● Directions
Reproduce the records without their pictures, keeping every word as it is.

● Data in this exercise
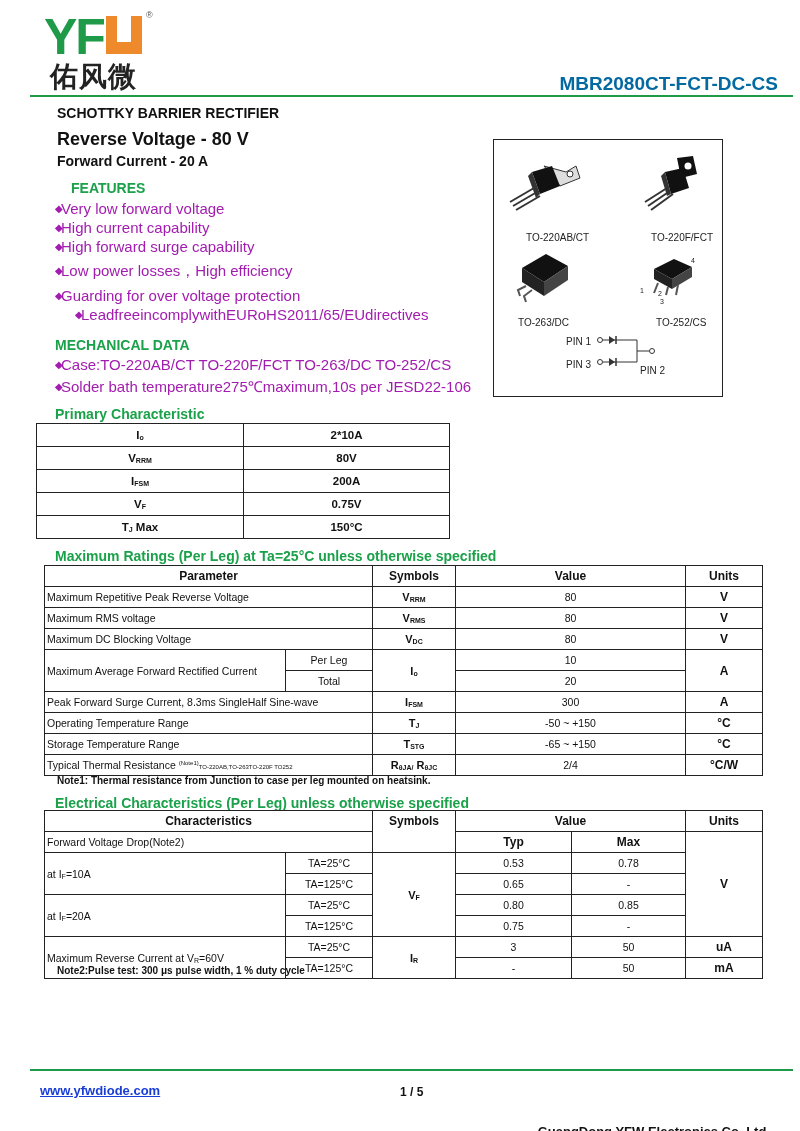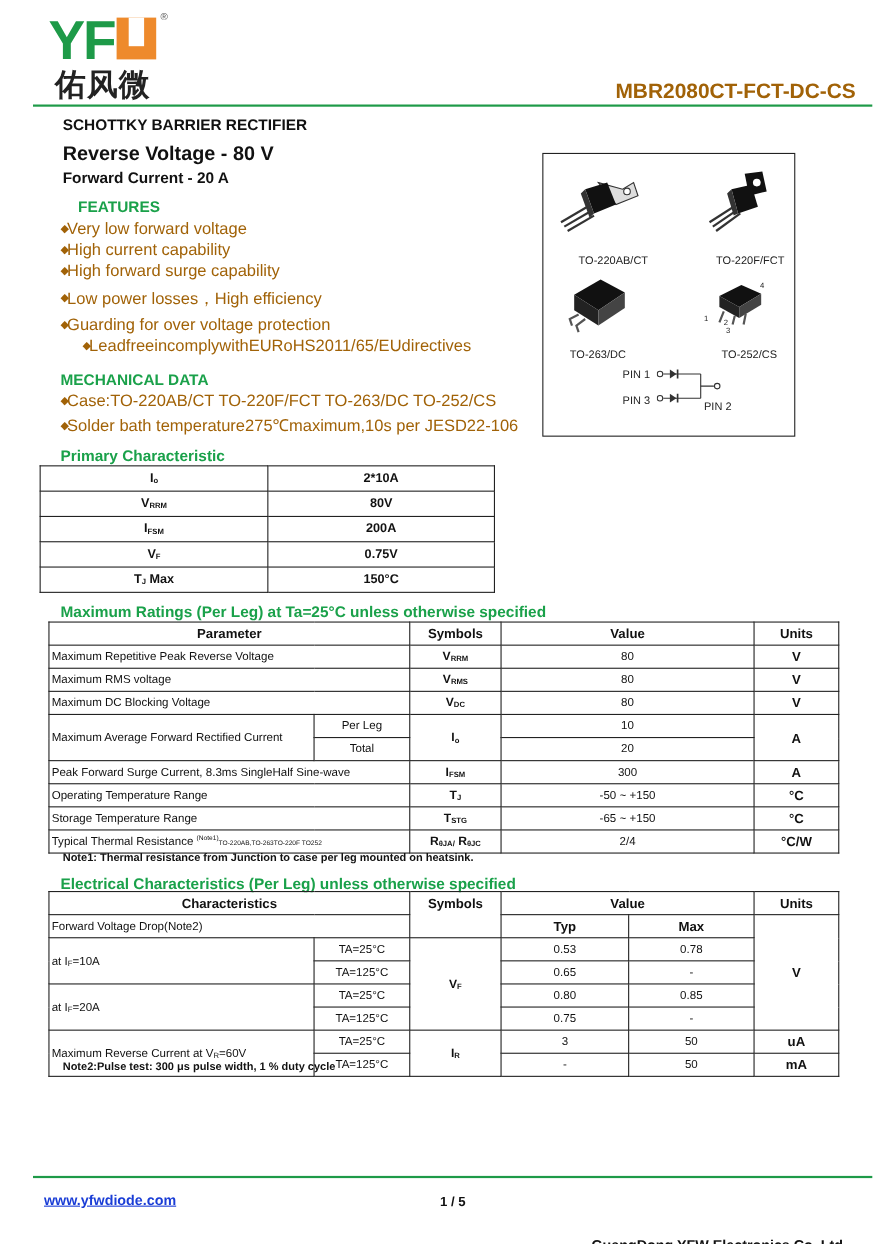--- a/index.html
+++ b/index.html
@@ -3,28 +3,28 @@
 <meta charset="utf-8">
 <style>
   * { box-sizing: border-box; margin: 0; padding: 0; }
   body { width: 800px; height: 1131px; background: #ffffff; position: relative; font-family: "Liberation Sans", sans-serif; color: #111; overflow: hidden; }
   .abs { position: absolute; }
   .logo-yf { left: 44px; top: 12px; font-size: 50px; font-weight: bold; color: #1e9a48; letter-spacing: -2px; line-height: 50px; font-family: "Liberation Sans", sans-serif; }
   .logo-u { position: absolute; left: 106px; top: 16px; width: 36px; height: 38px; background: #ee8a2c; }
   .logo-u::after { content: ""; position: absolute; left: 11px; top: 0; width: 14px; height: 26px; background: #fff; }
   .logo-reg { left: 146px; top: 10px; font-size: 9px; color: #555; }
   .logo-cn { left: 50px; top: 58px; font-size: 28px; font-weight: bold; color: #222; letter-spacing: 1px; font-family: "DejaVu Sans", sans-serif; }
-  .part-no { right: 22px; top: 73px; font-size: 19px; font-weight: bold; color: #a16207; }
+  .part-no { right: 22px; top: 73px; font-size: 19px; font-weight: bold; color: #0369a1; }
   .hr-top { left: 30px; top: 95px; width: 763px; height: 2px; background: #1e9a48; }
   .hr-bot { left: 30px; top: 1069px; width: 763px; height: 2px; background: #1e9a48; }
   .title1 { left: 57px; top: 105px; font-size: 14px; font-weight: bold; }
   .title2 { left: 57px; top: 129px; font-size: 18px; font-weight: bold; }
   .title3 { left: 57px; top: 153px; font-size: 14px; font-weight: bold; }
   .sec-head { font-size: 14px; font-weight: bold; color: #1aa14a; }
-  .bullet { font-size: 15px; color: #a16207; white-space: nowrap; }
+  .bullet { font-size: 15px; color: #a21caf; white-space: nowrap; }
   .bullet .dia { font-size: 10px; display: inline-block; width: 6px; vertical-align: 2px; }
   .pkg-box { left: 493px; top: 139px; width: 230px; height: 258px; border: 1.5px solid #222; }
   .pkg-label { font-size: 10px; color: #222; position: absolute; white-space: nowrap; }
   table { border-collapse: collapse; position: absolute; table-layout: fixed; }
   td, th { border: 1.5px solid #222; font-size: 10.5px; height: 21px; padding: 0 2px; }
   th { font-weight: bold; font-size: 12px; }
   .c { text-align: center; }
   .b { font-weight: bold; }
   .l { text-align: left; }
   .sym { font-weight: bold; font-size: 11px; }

● Result of the task
--- a/index.html
+++ b/index.html
@@ -3,28 +3,28 @@
 <meta charset="utf-8">
 <style>
   * { box-sizing: border-box; margin: 0; padding: 0; }
   body { width: 800px; height: 1131px; background: #ffffff; position: relative; font-family: "Liberation Sans", sans-serif; color: #111; overflow: hidden; }
   .abs { position: absolute; }
   .logo-yf { left: 44px; top: 12px; font-size: 50px; font-weight: bold; color: #1e9a48; letter-spacing: -2px; line-height: 50px; font-family: "Liberation Sans", sans-serif; }
   .logo-u { position: absolute; left: 106px; top: 16px; width: 36px; height: 38px; background: #ee8a2c; }
   .logo-u::after { content: ""; position: absolute; left: 11px; top: 0; width: 14px; height: 26px; background: #fff; }
   .logo-reg { left: 146px; top: 10px; font-size: 9px; color: #555; }
   .logo-cn { left: 50px; top: 58px; font-size: 28px; font-weight: bold; color: #222; letter-spacing: 1px; font-family: "DejaVu Sans", sans-serif; }
-  .part-no { right: 22px; top: 73px; font-size: 19px; font-weight: bold; color: #a16207; }
+  .part-no { right: 22px; top: 73px; font-size: 19px; font-weight: bold; color: #0369a1; }
   .hr-top { left: 30px; top: 95px; width: 763px; height: 2px; background: #1e9a48; }
   .hr-bot { left: 30px; top: 1069px; width: 763px; height: 2px; background: #1e9a48; }
   .title1 { left: 57px; top: 105px; font-size: 14px; font-weight: bold; }
   .title2 { left: 57px; top: 129px; font-size: 18px; font-weight: bold; }
   .title3 { left: 57px; top: 153px; font-size: 14px; font-weight: bold; }
   .sec-head { font-size: 14px; font-weight: bold; color: #1aa14a; }
-  .bullet { font-size: 15px; color: #a16207; white-space: nowrap; }
+  .bullet { font-size: 15px; color: #a21caf; white-space: nowrap; }
   .bullet .dia { font-size: 10px; display: inline-block; width: 6px; vertical-align: 2px; }
   .pkg-box { left: 493px; top: 139px; width: 230px; height: 258px; border: 1.5px solid #222; }
   .pkg-label { font-size: 10px; color: #222; position: absolute; white-space: nowrap; }
   table { border-collapse: collapse; position: absolute; table-layout: fixed; }
   td, th { border: 1.5px solid #222; font-size: 10.5px; height: 21px; padding: 0 2px; }
   th { font-weight: bold; font-size: 12px; }
   .c { text-align: center; }
   .b { font-weight: bold; }
   .l { text-align: left; }
   .sym { font-weight: bold; font-size: 11px; }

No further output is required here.